New Year’s Resolutions Are for Failures

I hate New Year’s resolutions. I’m not even sure why New Year’s is really a holiday. The only reason I ever get excited about New Year’s is because it’s a day filled with good college football. Otherwise it just means I’m a year older.

Casey is a firm believer in New Year’s resolutions, however. She’s put together a list of New Year’s resolutions every year since we’ve been married, and probably every year before that. She knows about my hate of New Year’s resolutions, so she usually doesn’t share those New Year’s resolutions with me and that’s probably a good thing. She’d probably get a bit annoyed with me if I pointed out how she broke each and every one.

To be fair to Casey, she did make a New Year’s resolution several years ago to always have good smelling laundry and she’s done a pretty good job at keeping that resolution. Outside that resolution, I’m not sure how many she’s actually kept.

I never understood the point of making New Year’s resolutions. If someone really wants to lose weight, how does passing into the New Year really help? If someone wants to travel more, why not just travel more? Why wait until the New Year? And on and on and on it goes.

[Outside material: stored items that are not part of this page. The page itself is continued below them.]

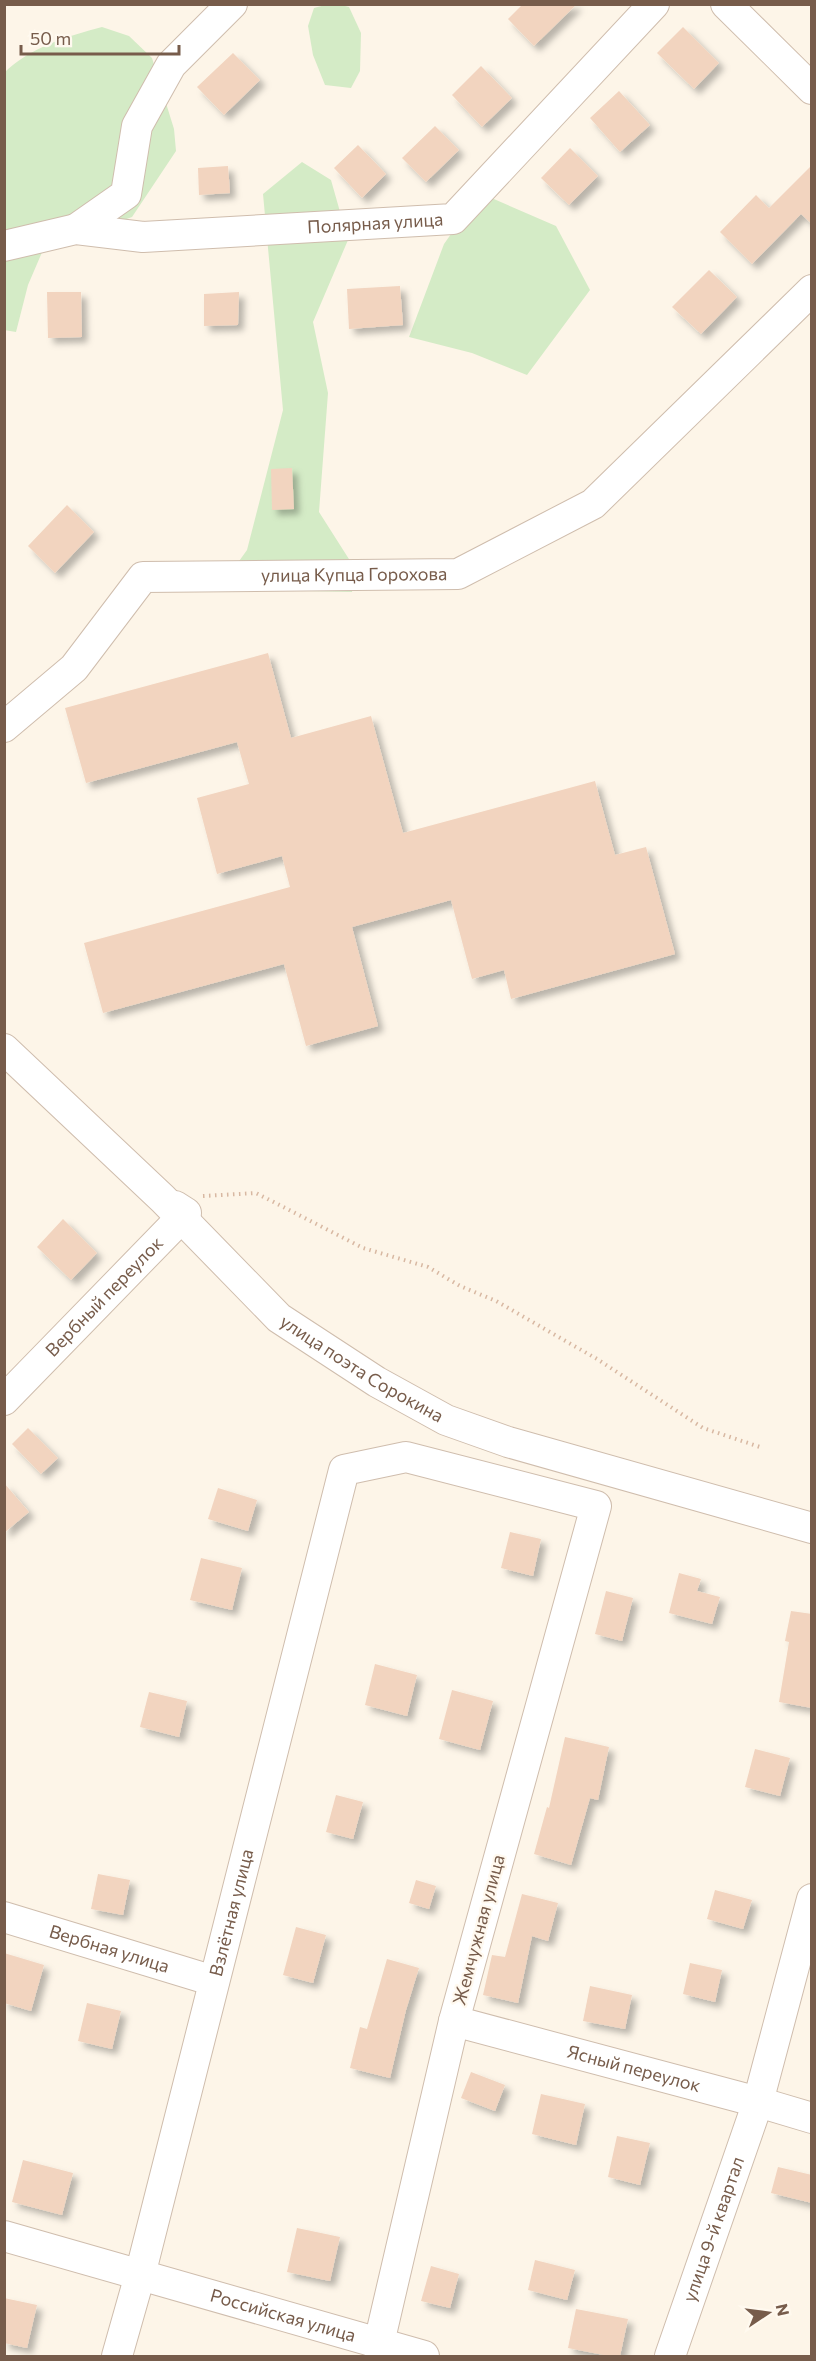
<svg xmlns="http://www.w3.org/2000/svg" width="816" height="2361" font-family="Commissioner,sans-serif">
<defs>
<filter id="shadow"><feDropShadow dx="5.5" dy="5.5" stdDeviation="3" flood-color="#0004"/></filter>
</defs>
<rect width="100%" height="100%" fill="#fdf5e8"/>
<g fill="#d4ebc6">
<path d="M 329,4 L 341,5 L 349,7 L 361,33 L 360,71 L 351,88 L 325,85 L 313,55 L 308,26 L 314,8 Z"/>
<path d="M 102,27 L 129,36 L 152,58 L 174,129 L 176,151 L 132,217 L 110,225 L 46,243 L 28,285 L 16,332 L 4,330 L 4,73 C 29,48 68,36 102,27 Z"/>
<path d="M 302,162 L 331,180 L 348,240 L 313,322 L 328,393 L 319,512 L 354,567 L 352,592 L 219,589 L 247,550 L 283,410 L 263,194 Z"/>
<path d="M 480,193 L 556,226 L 590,290 L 527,375 L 472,353 L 409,337 L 444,244 Z"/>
</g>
<g fill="#f2d4bf" filter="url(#shadow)">
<path d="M 523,4 L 577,4 L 534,46 L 508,19 Z"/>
<path d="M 683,27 L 719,63 L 694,89 L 657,53 Z"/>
<path d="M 233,53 L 260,80 L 224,115 L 197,87 Z"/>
<path d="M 481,66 L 512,98 L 482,127 L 452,95 Z"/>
<path d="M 619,91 L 650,125 L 620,152 L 590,118 Z"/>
<path d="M 435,126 L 459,150 L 426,182 L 402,158 Z"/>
<path d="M 358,145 L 386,174 L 362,198 L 334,168 Z"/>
<path d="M 570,148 L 598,176 L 569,205 L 541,178 Z"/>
<path d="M 812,165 L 812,224 L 801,214 L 752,264 L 720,232 L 756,195 L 769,208 Z"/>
<path d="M 228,166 L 230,193 L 199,195 L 198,168 Z"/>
<path d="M 709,270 L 737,297 L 701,334 L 672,307 Z"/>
<path d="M 400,286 L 403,325 L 349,329 L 347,289 Z"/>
<path d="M 47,292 L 81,292 L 82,337 L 48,338 Z"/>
<path d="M 239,292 L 238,325 L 204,326 L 204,294 Z"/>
<path d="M 292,468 L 294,509 L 272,510 L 271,469 Z"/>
<path d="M 67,505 L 94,532 L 55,573 L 28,546 Z"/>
<path d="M 268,653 L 291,738 L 371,716 L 403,833 L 595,781 L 615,855 L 646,847 L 675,954 L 511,999 L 504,970 L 472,979 L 451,900 L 352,927 L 378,1026 L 306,1046 L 284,964 L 103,1013 L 84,943 L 290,887 L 282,856 L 217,874 L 197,798 L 249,784 L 237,742 L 86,783 L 65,708 Z"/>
<path d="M 63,1219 L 97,1253 L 71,1280 L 37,1247 Z"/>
<path d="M 28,1428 L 58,1458 L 41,1474 L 12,1444 Z"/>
<path d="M 4,1483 L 29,1512 L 4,1533 Z"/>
<path d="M 218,1488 L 257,1500 L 248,1531 L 208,1519 Z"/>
<path d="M 510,1532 L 541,1539 L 533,1576 L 501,1568 Z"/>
<path d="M 201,1558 L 242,1568 L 232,1610 L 190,1600 Z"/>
<path d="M 679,1573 L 701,1579 L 697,1591 L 720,1597 L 712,1624 L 669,1613 Z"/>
<path d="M 606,1591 L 633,1598 L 622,1641 L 595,1634 Z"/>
<path d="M 791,1611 L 812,1614 L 812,1708 L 779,1702 L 789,1642 L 785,1641 Z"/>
<path d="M 375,1664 L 417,1675 L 407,1716 L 365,1705 Z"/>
<path d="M 452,1690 L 493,1701 L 480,1750 L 439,1739 Z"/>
<path d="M 149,1692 L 187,1701 L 179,1737 L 140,1727 Z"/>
<path d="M 565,1737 L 609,1747 L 598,1800 L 590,1798 L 571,1865 L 534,1854 L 547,1807 L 549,1808 Z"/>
<path d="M 755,1749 L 790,1758 L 780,1796 L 745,1787 Z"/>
<path d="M 336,1795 L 363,1802 L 353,1839 L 326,1832 Z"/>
<path d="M 98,1874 L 130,1880 L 123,1915 L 91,1909 Z"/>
<path d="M 416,1880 L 436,1886 L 429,1909 L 409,1903 Z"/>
<path d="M 715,1890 L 752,1900 L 743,1929 L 707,1919 Z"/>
<path d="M 522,1894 L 558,1903 L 548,1941 L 532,1936 L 518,2003 L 483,1995 L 492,1955 L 505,1957 Z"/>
<path d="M 296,1927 L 326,1935 L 313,1983 L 283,1975 Z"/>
<path d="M 4,1953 L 44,1965 L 31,2011 L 4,2003 Z"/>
<path d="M 387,1959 L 419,1968 L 406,2010 L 390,2078 L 350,2068 L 360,2027 L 367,2029 Z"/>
<path d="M 690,1963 L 722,1970 L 715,2002 L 683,1994 Z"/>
<path d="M 590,1986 L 632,1995 L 625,2029 L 583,2021 Z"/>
<path d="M 87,2003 L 121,2011 L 112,2049 L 78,2041 Z"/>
<path d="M 471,2072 L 505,2085 L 495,2111 L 461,2098 Z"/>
<path d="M 541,2094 L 585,2104 L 576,2145 L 532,2134 Z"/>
<path d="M 617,2136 L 650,2143 L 640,2185 L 608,2177 Z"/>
<path d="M 23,2160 L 73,2173 L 62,2215 L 12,2202 Z"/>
<path d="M 778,2167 L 812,2175 L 812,2203 L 771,2193 Z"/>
<path d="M 297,2228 L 340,2237 L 330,2281 L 287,2272 Z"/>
<path d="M 535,2260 L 575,2270 L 567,2300 L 528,2290 Z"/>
<path d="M 431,2266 L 459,2274 L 450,2308 L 421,2301 Z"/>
<path d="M 4,2298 L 37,2305 L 27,2348 L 4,2343 Z"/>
<path d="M 576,2309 L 628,2319 L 620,2356 L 609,2356 L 568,2348 Z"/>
</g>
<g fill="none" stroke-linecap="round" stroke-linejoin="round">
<g stroke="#cfbdad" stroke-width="32">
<g id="minor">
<path d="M 726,4 L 812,89"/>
<path d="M 76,229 L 126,194 L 137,126 L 171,65 L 232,4"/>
<path id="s1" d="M 4,246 L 76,229 L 143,237 L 453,219 L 654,4"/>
<path id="s2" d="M 4,727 L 74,668 L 143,577 L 458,574 L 593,504 L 812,290"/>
<path id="s3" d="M 4,1049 L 163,1199 L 279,1318 L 377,1382 L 446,1420 L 508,1442 L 812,1528"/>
<path id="s4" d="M 4,1400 L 186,1213 L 175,1206"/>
<path id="s5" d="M 4,1917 L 214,1981"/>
<path id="s6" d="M 454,2021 L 758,2102 L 812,2118"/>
<path id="s7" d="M 4,2236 L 424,2356"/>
<path id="s8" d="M 117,2356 L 140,2275 L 344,1470 L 406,1457 L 596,1506 L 454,2021 L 379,2343 L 380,2356"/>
<path id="s9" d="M 670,2356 L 758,2102 L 812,1899"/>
</g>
</g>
<path stroke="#d8b8a2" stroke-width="4" stroke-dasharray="1.5 4.5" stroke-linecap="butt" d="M 203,1196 L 256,1193 L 363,1248 L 428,1267 L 460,1286 L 496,1301 L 597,1359 L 703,1428 L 763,1448"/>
<use href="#minor" stroke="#fff" stroke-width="30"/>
</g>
<g text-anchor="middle" stroke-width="4.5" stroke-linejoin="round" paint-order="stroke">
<g font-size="18" fill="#775c4b" stroke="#fff9ef">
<text dy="6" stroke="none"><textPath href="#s1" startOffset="374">Полярная улица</textPath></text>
<text dy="6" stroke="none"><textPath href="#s2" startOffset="417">улица Купца Горохова</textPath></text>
<text dy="6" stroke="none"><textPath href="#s4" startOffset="144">Вербный переулок</textPath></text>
<text dy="6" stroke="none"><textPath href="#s3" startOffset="482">улица поэта Сорокина</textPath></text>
<text dy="6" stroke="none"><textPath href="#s8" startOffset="458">Взлётная улица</textPath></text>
<text transform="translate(479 1930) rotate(-75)" y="6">Жемчужная улица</text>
<text dy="6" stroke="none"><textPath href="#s5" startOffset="110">Вербная улица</textPath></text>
<text dy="6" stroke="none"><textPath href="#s6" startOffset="186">Ясный переулок</textPath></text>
<text dy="6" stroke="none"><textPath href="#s9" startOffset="134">улица 9-й квартал</textPath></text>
<text dy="6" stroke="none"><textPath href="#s7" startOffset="290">Российская улица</textPath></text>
</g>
</g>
<rect width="816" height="2361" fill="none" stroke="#775c4b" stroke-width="12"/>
<g transform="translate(768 2313) rotate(77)" stroke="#fff9ef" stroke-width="4.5" paint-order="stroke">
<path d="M0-4.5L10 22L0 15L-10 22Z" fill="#775c4b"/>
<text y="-9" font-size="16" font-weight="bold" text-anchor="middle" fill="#775c4b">N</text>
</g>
<path d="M21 45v9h158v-9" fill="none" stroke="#775c4b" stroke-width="3"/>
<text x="30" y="45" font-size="18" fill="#775c4b" stroke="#fff9ef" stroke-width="4.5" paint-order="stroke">50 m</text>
</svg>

To show Casey I could do new things, three years ago I did put together a list of New Year’s Resolutions. Here’s what they were:  (1) be more patient with Addie; (2) learn to find new ways to express how beautiful I think my wife is; (3) be more social when I’m in social gatherings; (4) do all the dishes all year; and, (5) weigh under 200 pounds by the next New Year.

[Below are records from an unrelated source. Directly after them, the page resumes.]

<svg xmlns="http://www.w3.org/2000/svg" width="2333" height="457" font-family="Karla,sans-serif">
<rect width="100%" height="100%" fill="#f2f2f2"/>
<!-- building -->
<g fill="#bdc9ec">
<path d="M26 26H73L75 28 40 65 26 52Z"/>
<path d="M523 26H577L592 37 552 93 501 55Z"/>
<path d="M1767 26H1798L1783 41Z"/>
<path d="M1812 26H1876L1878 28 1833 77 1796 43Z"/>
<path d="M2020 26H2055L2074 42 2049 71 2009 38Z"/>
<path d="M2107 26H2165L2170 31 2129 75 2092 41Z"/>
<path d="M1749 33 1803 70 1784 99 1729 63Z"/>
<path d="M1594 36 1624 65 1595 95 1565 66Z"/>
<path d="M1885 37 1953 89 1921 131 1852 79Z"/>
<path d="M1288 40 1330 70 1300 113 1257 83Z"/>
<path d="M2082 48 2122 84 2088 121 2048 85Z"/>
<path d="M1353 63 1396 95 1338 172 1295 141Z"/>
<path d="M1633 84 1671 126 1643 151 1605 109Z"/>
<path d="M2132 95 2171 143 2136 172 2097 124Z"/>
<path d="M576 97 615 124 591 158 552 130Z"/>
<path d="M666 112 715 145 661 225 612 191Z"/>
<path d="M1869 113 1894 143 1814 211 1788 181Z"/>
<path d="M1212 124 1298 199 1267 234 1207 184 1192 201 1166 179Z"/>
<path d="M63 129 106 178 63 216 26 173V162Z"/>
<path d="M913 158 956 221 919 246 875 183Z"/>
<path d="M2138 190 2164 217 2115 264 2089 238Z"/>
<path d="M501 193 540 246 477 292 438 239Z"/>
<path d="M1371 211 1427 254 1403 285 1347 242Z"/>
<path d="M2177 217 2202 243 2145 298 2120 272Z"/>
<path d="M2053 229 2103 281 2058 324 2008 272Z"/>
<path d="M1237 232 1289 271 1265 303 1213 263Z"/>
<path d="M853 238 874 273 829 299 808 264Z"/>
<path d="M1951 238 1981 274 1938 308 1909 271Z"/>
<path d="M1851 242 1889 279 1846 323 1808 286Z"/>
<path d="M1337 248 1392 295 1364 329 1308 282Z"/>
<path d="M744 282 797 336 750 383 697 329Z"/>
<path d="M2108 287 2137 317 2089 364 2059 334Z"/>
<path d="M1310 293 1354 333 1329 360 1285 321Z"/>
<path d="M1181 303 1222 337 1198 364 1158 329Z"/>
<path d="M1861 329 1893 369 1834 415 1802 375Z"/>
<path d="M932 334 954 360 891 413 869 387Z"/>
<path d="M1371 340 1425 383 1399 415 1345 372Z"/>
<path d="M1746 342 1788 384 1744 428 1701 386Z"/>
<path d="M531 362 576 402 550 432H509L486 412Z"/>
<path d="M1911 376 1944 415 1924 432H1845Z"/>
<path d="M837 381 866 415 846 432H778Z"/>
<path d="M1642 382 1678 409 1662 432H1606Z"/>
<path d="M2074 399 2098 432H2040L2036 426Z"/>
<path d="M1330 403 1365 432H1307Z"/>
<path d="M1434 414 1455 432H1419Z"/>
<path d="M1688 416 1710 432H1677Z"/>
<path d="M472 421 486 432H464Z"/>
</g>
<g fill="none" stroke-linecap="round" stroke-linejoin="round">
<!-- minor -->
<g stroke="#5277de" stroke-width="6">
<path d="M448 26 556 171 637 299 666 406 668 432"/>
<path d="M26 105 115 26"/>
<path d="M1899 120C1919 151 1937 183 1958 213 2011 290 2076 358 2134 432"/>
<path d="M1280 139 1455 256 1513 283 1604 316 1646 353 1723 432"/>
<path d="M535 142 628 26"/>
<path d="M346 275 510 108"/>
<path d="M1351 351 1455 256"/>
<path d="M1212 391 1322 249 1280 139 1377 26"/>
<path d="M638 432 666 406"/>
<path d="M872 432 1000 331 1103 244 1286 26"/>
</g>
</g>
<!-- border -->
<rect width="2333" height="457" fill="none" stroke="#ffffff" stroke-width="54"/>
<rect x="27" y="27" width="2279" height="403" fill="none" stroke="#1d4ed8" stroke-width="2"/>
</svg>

Here’s how that list turned out three years later. I’m not sure if I am more patient with Addie. Sometimes I get stuck between treating her like she’s a 3-year-old and 16-year-old. As my mom said about Addie the other day, “Addie’s 8 years old going on 18 years old and that’s why she gets along with her 12-year-old cousins so well.”  It’s tough to find the right balance sometimes.

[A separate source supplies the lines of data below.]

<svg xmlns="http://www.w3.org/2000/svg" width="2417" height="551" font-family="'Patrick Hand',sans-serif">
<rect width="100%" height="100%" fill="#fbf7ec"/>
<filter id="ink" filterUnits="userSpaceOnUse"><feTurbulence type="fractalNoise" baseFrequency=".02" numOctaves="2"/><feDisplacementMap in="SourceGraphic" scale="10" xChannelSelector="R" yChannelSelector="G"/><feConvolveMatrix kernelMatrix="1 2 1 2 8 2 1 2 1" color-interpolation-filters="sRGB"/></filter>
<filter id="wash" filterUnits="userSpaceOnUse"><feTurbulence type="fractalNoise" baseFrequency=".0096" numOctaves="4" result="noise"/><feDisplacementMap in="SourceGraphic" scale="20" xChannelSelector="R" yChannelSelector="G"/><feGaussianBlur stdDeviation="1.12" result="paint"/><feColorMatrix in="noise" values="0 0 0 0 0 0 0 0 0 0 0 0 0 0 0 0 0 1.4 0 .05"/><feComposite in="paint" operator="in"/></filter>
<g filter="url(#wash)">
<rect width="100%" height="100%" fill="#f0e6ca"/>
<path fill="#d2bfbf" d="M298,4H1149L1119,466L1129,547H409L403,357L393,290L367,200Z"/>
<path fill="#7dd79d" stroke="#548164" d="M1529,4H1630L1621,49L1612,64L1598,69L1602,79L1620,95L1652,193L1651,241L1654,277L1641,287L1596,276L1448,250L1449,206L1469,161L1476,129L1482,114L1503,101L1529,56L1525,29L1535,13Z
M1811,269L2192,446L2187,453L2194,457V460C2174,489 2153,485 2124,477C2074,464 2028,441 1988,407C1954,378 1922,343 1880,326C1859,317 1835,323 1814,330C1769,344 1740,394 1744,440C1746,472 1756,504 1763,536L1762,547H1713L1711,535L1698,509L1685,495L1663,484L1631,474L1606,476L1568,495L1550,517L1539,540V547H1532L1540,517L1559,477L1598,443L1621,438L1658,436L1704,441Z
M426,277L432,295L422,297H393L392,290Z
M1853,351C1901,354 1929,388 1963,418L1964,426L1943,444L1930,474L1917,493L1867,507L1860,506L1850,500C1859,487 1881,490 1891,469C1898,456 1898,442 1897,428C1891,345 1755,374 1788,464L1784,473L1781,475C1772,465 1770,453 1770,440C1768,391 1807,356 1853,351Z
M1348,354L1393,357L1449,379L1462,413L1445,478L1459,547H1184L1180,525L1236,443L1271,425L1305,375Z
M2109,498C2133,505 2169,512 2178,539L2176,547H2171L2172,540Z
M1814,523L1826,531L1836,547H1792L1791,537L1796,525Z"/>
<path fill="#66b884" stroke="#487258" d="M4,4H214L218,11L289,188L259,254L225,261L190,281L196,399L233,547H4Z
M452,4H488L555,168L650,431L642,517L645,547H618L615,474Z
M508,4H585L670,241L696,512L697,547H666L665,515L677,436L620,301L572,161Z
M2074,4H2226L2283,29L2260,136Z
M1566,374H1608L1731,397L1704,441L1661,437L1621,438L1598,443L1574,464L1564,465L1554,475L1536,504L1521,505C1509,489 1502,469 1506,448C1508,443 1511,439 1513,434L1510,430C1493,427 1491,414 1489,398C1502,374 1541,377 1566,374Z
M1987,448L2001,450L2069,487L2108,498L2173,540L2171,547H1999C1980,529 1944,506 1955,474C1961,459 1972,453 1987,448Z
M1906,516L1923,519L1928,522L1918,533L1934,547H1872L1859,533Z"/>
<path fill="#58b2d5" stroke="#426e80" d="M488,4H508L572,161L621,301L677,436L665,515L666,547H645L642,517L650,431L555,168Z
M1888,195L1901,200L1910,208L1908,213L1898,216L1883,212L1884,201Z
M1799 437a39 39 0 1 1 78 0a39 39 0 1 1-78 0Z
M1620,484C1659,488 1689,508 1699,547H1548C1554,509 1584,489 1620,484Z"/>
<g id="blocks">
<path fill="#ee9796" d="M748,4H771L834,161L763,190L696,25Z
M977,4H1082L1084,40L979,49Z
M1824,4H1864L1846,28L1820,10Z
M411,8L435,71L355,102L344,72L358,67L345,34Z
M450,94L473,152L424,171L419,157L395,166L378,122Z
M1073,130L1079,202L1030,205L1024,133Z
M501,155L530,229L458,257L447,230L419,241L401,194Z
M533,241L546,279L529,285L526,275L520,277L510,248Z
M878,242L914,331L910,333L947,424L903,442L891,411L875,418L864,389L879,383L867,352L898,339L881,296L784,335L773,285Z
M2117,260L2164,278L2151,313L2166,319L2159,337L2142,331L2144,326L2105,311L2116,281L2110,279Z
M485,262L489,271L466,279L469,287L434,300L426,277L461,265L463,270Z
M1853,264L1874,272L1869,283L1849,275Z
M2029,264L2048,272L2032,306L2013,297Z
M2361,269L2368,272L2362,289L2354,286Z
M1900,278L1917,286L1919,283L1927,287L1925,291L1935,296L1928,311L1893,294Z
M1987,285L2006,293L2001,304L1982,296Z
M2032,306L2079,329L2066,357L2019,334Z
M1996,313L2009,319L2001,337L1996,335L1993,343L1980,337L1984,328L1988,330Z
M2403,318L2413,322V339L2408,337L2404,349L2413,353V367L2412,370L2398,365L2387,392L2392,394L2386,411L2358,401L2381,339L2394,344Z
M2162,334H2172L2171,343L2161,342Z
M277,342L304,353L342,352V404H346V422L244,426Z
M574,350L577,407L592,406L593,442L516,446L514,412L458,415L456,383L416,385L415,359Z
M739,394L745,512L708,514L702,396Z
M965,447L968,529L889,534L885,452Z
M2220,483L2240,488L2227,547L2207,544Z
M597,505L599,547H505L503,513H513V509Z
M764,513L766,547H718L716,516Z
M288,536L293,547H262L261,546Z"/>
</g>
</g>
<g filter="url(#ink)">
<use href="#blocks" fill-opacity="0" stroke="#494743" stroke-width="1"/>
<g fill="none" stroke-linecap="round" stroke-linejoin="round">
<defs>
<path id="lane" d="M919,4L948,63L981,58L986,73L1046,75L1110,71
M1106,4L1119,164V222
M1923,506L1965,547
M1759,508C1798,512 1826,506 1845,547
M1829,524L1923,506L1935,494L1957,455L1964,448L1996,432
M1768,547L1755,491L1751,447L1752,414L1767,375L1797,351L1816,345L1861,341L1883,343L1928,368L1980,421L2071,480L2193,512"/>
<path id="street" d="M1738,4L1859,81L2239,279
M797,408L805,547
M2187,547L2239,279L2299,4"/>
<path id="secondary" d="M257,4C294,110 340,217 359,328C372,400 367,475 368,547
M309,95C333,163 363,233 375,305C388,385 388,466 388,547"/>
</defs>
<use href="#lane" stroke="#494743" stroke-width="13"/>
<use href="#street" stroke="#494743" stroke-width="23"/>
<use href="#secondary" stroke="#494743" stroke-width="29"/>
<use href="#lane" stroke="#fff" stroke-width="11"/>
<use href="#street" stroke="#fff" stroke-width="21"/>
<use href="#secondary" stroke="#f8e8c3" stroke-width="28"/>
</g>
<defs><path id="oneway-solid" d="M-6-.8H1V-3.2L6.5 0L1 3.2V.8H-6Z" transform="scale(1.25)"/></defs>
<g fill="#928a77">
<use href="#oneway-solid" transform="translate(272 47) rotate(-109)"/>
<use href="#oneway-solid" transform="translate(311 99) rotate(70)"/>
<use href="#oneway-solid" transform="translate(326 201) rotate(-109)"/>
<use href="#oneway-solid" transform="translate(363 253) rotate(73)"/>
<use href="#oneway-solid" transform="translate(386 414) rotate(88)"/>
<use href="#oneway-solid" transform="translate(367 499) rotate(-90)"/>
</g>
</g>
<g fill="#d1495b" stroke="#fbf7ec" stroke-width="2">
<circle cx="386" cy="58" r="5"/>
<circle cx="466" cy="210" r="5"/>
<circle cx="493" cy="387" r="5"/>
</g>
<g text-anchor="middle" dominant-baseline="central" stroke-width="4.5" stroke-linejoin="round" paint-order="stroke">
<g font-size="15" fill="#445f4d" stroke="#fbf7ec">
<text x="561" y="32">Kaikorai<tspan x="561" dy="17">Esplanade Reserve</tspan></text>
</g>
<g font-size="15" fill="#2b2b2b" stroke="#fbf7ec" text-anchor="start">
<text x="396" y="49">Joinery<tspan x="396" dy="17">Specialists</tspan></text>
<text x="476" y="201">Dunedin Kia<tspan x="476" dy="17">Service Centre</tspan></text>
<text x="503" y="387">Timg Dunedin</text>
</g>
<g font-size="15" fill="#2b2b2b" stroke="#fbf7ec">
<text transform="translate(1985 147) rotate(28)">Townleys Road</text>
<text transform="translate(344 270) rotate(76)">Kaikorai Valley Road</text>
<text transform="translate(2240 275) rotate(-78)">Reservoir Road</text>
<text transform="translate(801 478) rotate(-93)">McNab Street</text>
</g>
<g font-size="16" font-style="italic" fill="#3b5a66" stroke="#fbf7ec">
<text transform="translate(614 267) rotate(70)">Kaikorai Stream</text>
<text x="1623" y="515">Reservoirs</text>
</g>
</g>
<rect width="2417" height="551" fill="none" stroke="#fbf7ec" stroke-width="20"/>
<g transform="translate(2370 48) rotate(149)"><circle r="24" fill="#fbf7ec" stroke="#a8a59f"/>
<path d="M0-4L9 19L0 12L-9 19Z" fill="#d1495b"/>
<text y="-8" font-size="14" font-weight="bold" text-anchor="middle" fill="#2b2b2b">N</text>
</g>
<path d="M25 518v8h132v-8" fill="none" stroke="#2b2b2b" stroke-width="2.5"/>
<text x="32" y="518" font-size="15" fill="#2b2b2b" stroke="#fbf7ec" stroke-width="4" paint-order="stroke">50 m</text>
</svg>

I can always do better at expressing how I feel about my wife, and I’ve been just as terrible interacting socially with people at social gatherings as I was three years ago. I’ve done all of the dishes for the past three years and it looks like I’ll be doing the dishes for the rest of my life.

I don’t weigh under 200 pounds and I may never weigh under 200 pounds again and that’s not necessarily a bad thing. I could certainly stand to lose another 10 pounds, which would put me at 205, but in order to get under 200 pounds I would have to change the focus of my exercise routine from a weight based routine into a cardio based routine and I just don’t want to do that.

On my first and only attempt at putting together New Year’s resolutions, I failed at 4 out of the 5 resolutions. I’m pretty sure 96% of people who put together New Year’s resolutions end up with about a 10% success rate. Oh, and 68% of all statistics are made up.

I didn’t even succeed at the one resolution I really wanted to succeed at. If I was going to fail at one resolution, I at least wanted that one resolution to be the doing the dishes resolution. For this year I’m going to stick to my life habit of not doing New Year’s resolutions, and at this time next year I can tell everyone I succeeded at every New Year’s resolutions I set.